Booming population growth.
When real GDP is measured in volumes, it helps to have more people. They consume, need to be housed and require infrastructure to get around, keep healthy and to receive an education, helping to boost aggregate demand.
For sure, it’s not the sole reason for Australia’s recent economic success, but it’s played a large part, says George Tharenou, Economist at UBS.
“Strong population growth is a key driver of Australia’s world record of 26-plus years of GDP growth without recession,” he says.
“The strength of population growth has supported real GDP to grow by a solid annual pace of 2.5% to 3% in recent years, which is around most estimates of ‘trend’.”
However, underlining the point that a fast growing population makes it more difficult for an economy to fall into a recession, Tharenou says that per capita GDP growth — the average increase in output per person — has grown substantially slower than headline GDP, especially since the GFC.
“Per capita GDP growth has been much weaker around 1% for much of the post-GFC period, and only around half of the pre-GFC trend of about 2%,” he says.
The impact of population growth was clearly seen in the latest set of national accounts released for the March quarter this year.
Real GDP grew by 3.1% from a year earlier, faster than the 1.5% lift in real per capita GDP over the same period. The 1.6 percentage point difference reflected the increase in Australia’s population.
As Tharenou suggests, rather than an improvement in productivity, much of the headline growth has come through population growth, especially immigration from both permanent and temporary migrants.
Indeed, he says such has the scale of the increase been, it should be called a “people boom”.
“Population growth remained strong in 2017 at 1.6%, or 388,000, with the majority led by booming net overseas migration (NOM) of 240,000,” he says.
“However, our analysis of ABS data of recent migrants finds standard population growth understates the reality of booming ‘people growth’.
“Many migrants on temporary visas will likely not yet be counted in the NOM/population data.
“These temporary visa numbers doubled since 2007… to a record level in 2016 of 663,000, or a 2.7% share of population… with more than half of these visas for students which have surged to a record high around 400,000 in 2017.”
So it’s not just permanent migration and natural increase that have fuelled the people boom, but temporary arrivals as well.
Like citizens and permanent residents, they too add to aggregate demand.
Tharenou expects those trends will persist in the years ahead, underpinning GDP growth and the likelihood that Australia’s run without a recession will lengthen even further.
“Looking ahead, and absent an unexpected and material change in government policy, the current surge in temporary visas is likely to drive ongoing strong migration, and hence population growth, in coming years,” he says.
“This will support ‘headline’ GDP growth, especially via exports, [but also through infrastructure investment and housing demand].”
However, while such an outcome will be great for headline economic growth, as has been discussed at length in recent years, having a fast growing population does not come without its challenges for policymakers and those already living here.
Stretched infrastructure, cost of living pressures, social cohesion and environmental damage, among others — they’re all issues that have been debated, and will continue to be debated, for some time to come.

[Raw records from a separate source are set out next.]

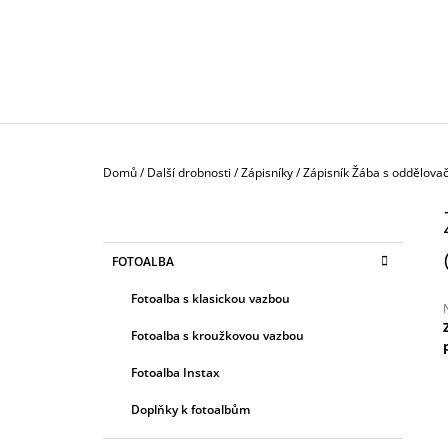
130 Kč
Domů
/
Další drobnosti
/
Zápisníky
/
Zápisník Žába s oddělovač
P
O
S
K
Přeskočit
FOTOALBA
T
A
kategorie
T
R
Fotoalba s klasickou vazbou
E
A
G
Fotoalba s kroužkovou vazbou
N
O
R
j
N
Fotoalba Instax
I
0
Í
z
E
Doplňky k fotoalbům
P
h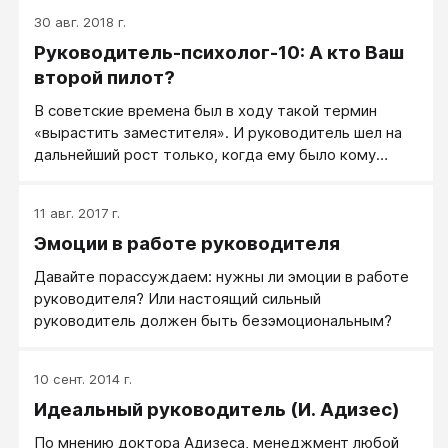
истории о том, как и почему надо вести дела, если
30 авг. 2018 г.
хочешь добиться успеха. За каждой из этих глав
Руководитель-психолог-10: А кто Ваш
стоят осмысленные действия, чья-то боль,
мучения, радости, удачный и неудачный опыт,
второй пилот?
увольнения и лидерство, а главное — нужный
В советские времена был в ходу такой термин
результат.
«вырастить заместителя». И руководитель шел на
дальнейший рост только, когда ему было кому
передать дела.
11 авг. 2017 г.
Эмоции в работе руководителя
Давайте порассуждаем: нужны ли эмоции в работе
руководителя? Или настоящий сильный
руководитель должен быть безэмоциональным?
10 сент. 2014 г.
Идеальный руководитель (И. Адизес)
По мнению доктора Адизеса, менеджмент любой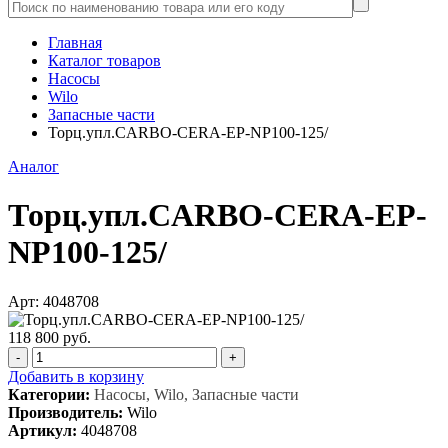
Главная
Каталог товаров
Насосы
Wilo
Запасные части
Торц.упл.CARBO-CERA-EP-NP100-125/
Аналог
Торц.упл.CARBO-CERA-EP-
NP100-125/
Арт: 4048708
118 800 руб.
-
+
Добавить в корзину
Категории:
Насосы, Wilo, Запасные части
Производитель:
Wilo
Артикул:
4048708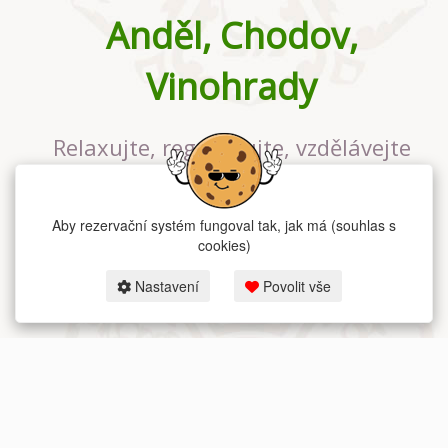
Anděl, Chodov,
Vinohrady
Relaxujte, regenerujte, vzdělávejte
se v největším jógovém studiu v
Praze
Aby rezervační systém fungoval tak, jak má (souhlas s
cookies)
Nastavení
Povolit vše
2026 dum-jogy.cz & fitness-rezervace.cz - Všechna práva vyhrazena.
Zásady ochrany osobních údajů
zde.
Rezervační systém
pro Dům jógy v Praze.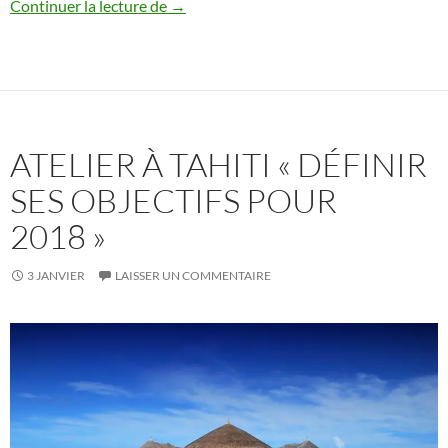
Atelier à Tahiti « Guérir de ses programm
Continuer la lecture de
→
ATELIER À TAHITI « DÉFINIR
SES OBJECTIFS POUR
2018 »
3 JANVIER
LAISSER UN COMMENTAIRE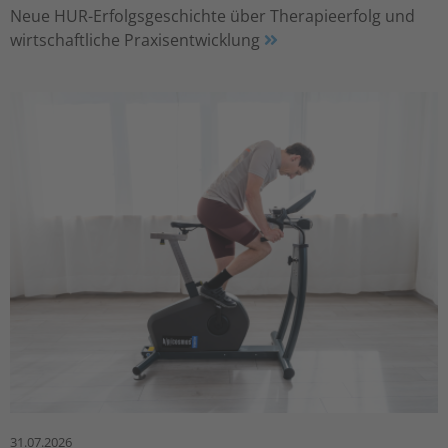
Neue HUR-Erfolgsgeschichte über Therapieerfolg und
wirtschaftliche Praxisentwicklung
31.07.2026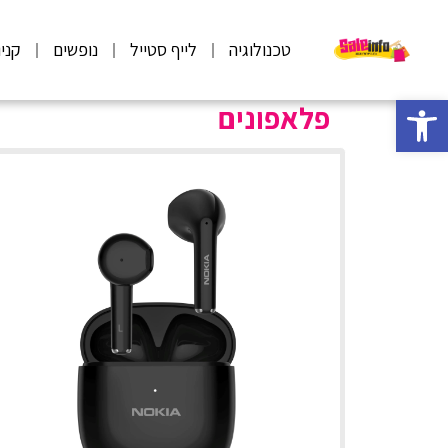
טכנולוגיה
לייף סטייל
נופשים
קני
פתח סרגל נגישות
פלאפונים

And while a strong supply of people helps to boost demand, which in turn helps to create employment, as many workers have found out in recent years, more people also means plenty of competition for available positions, contributing to weak wage pressures.
While there are other factors that have contributed to recent low wage growth outcomes, Tharenou says this factor cannot be ignored.
“Many migrants are young, skilled and educated. Hence, recent migrants and temporary citizens have a much higher labour force participation rate of around 70% than the total population at about 65%,” he says.
“This ‘positive labour supply shock’ is likely to continue to cap wage and inflation pressure, consistent with the trend increase in the participation rate which has been a key factor leading to lower average wages over recent years.”
And despite the likelihood that headline GDP will remain firm in the years ahead thanks to strong population growth, Tharenou says this will inhibit the Reserve Bank of Australia (RBA) raising official interest rates.
“Combined with our view that housing weakens further, we continue to expect the RBA to stay on hold until 2020,” he says.